In einem Aufsatz, den Ruf zum Thema Islamismus verfasste und den wir zur Illustration der Problematik mit unserem offenen Brief zusammen versandten, führt Ruf aus:

„Die antiimperialistische Symbolik und die wachsende Gewalttätigkeit des sich auf den Islam berufenden Widerstands fördern in weiten Kreisen der arabisch-islamischen Welt Stolz und Selbstbewusstsein, ganz so wie die Selbstmordanschläge von Palästinensern in Israel die Botschaft vermitteln: Der Feind ist übermächtig, aber wir können ihn treffen, verletzen, verwunden; wir können Rache üben!“

Diese Ausführung – sieht man mal von der problematischen Verwendung des Begriffs „Widerstand“ ab – klingt zunächst wie eine wertfreie Darstellung des Politikverständnisses extremistischer Palästinenser und Islamisten. Doch spätestens durch die Koppelung mit dem Folgesatz:

„Die Hauptziele dieses Widerstands aber sind politische, nicht religiöse: …[nämlich] Israel zu einem diesen Namen verdienenden Friedensschluss mit den Palästinensern zu zwingen“

wird die vermeintliche Neutralität der ersten Aussage aufgehoben.

Frieden, der hier Israel aufgezwungen werden soll, gilt gemeinhin als löbliches und legitimes Ziel. Der Zuhörer, bzw. Leser, der diese Auffassung teilt – und davon kann Werner Ruf ausgehen, teilt doch die überwältigende Mehrheit der bundesdeutschen Bevölkerung dieses Ziel – soll der ersten Aussage über den „Widerstand“ zustimmen, handelt es sich doch beim palästinensischen Terror um einen Kampf für einen Friedensschluss. Diese Verknüpfung wird mit der Floskel „diesen Namen verdienenden“ noch zusätzlich verstärkt.

Wir haben es hier also mit einem rhetorischen Trick zu tun. Dem Zuhörer wird zunächst die Beschreibung des Selbstverständnisses von palästinensischen Terroristen präsentiert, die sich dann der Leser durch den auf die Zustimmung setzenden zweiten Teil zueigen machen soll. Diese Figur transportiert zudem einen unausgesprochenen Subtext, nämlich dass Israel kein Interesse an einem Frieden hätte, bzw. die israelischen Vorstellungen von einer friedlichen Regelung den Namen Frieden nicht verdienten.
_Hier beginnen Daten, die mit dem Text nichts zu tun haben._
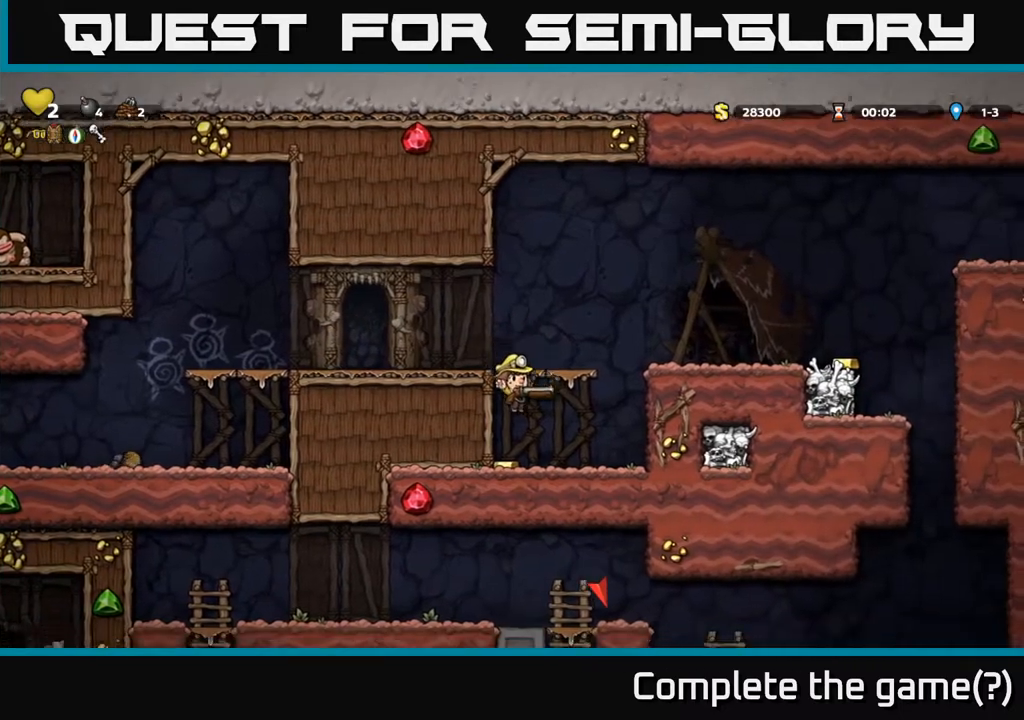
{"buttons": ["A", "DPAD_RIGHT"], "left_stick": "center", "right_stick": "center", "events": [[17, "DPAD_LEFT", "down"], [217, "DPAD_LEFT", "up"], [333, "DPAD_RIGHT", "down"], [383, "A", "down"]]}
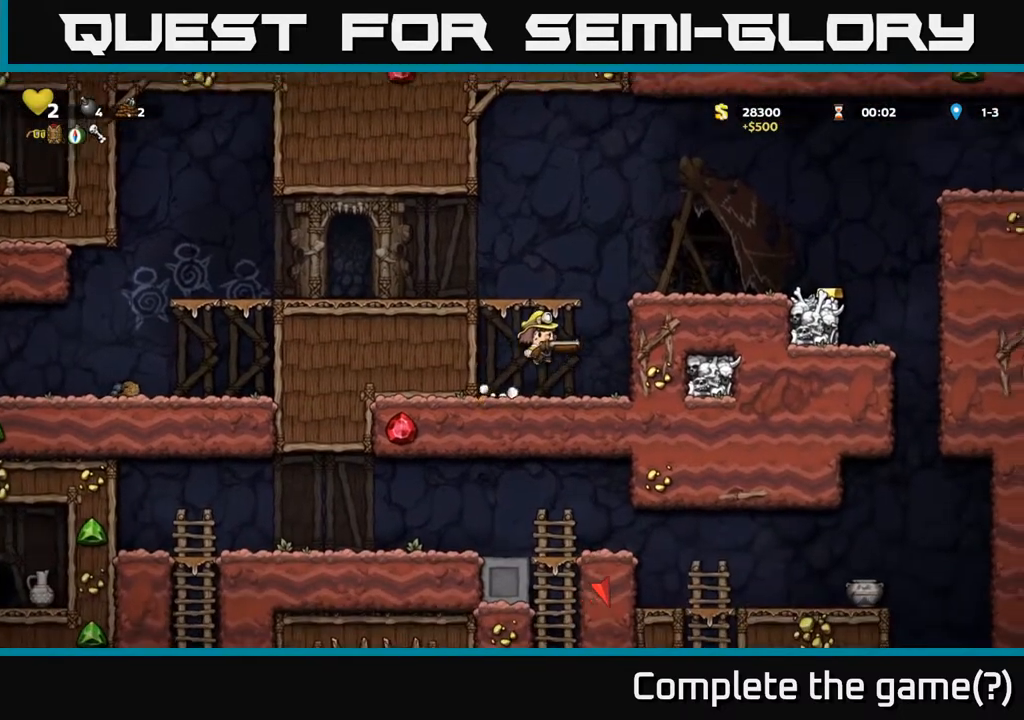
{"buttons": ["DPAD_RIGHT"], "left_stick": "center", "right_stick": "center", "events": [[100, "A", "up"], [333, "A", "down"], [433, "A", "up"]]}
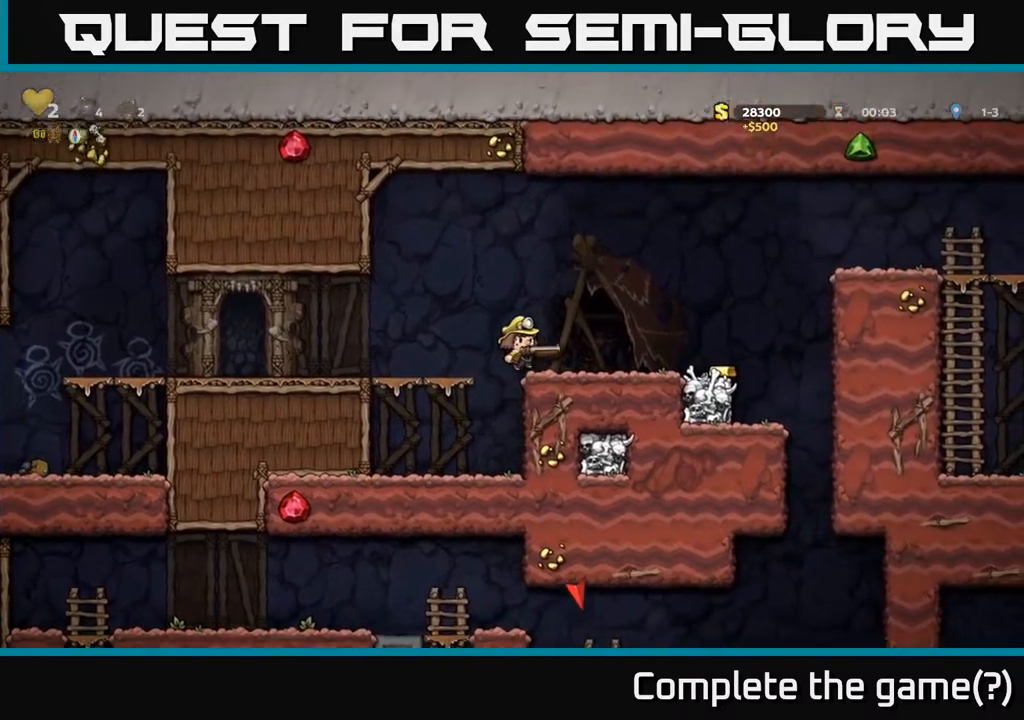
{"buttons": ["DPAD_RIGHT"], "left_stick": "center", "right_stick": "center", "events": [[150, "DPAD_RIGHT", "up"], [333, "DPAD_RIGHT", "down"]]}
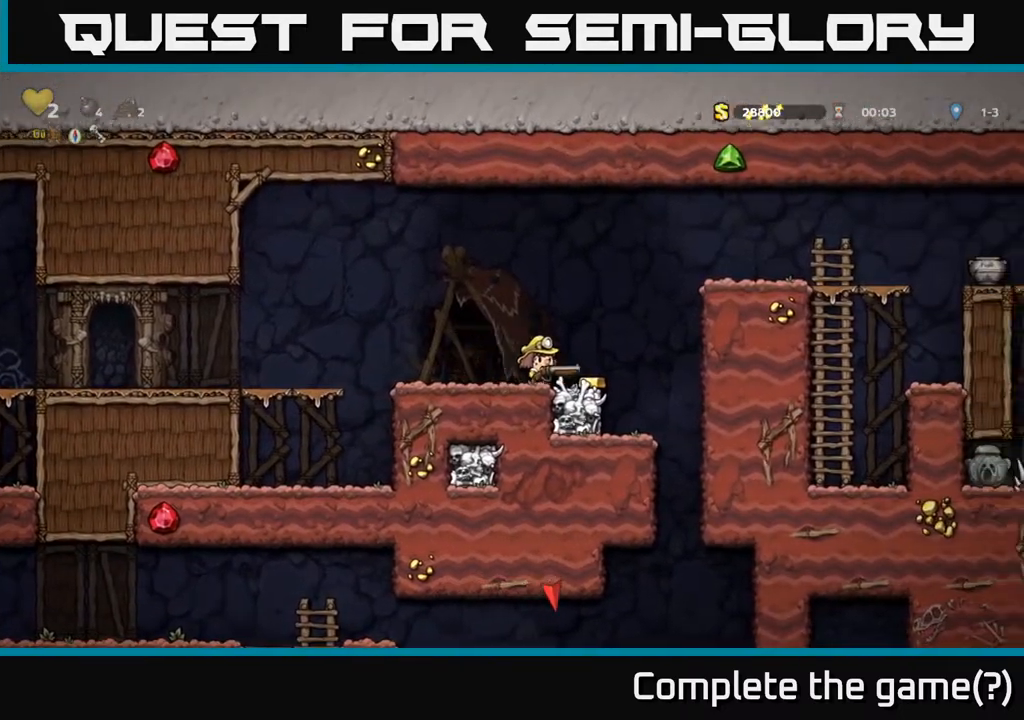
{"buttons": ["DPAD_RIGHT"], "left_stick": "center", "right_stick": "center", "events": [[100, "DPAD_RIGHT", "up"], [117, "A", "down"], [250, "DPAD_RIGHT", "down"], [500, "A", "up"]]}
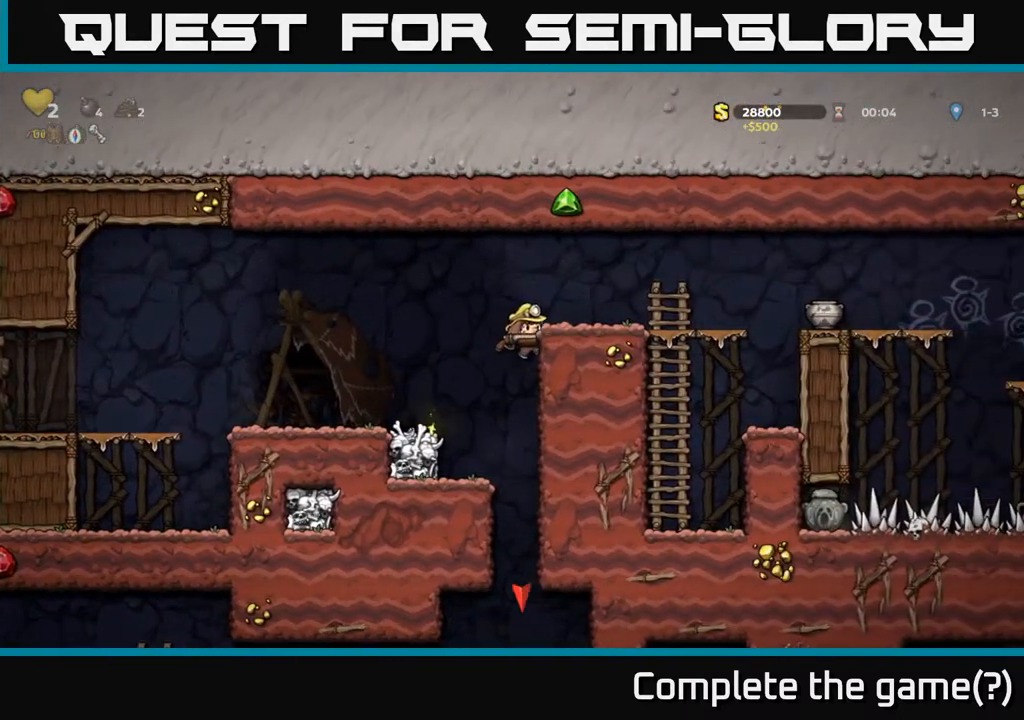
{"buttons": ["DPAD_RIGHT"], "left_stick": "center", "right_stick": "center", "events": [[333, "A", "down"], [483, "A", "up"]]}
In der Zusammenschau wird dann die Beschreibung zu einer Wertung: Der gegen einen übermächtigen Feind geleistete Widerstand und Friedenskampf führt in der arabischen Welt zu Stolz und Selbstbewusstsein.

Ehrlicher wäre es, wenn W. Ruf schreiben würde, „ich halte Selbstmordattentate für ein legitimes Mittel im Kampf gegen Israel!“, das macht er aber nicht, weil er weiß, dass so eine Position – offen ausgesprochen – indiskutabel ist, noch dazu an einer Schule, die sich damit brüstet, Teil der Gemeinde der vielen Freunde Israels zu sein. Also bedient er sich eines rhetorischen Tricks um diese erwünschte Schlussfolgerung, dem in einem unterrichtlichen Kontext eingebetteten Zuhörer aufzuerlegen. Denn dass es sich bei der Lehrer- und Schülerschaft dieser Schule um Anhänger des Friedens handelt, die als „Freunde“ Israel, Israel, bzw. um die Rechtfertigung des vor kurzem ebenfalls in Kassel aufgetretenen, sogenannten Antisemitismusforschers, Wolfgang Benz zu bemühen, Israels Regierung auch mal kritisieren dürfen wollen, sprich, dem ungehörigen Juden auch mal auf gut Deutsch Mores zu lehren, dass weiß auch ein Werner Ruf.  Seine rhetorischen Figuren kann man daher auch Demagogie nennen, die, so weiß es der Professor, auf fruchtbaren Boden bei den in einem unterrichtlichen Kontext eingebetteten Schülern fallen wird.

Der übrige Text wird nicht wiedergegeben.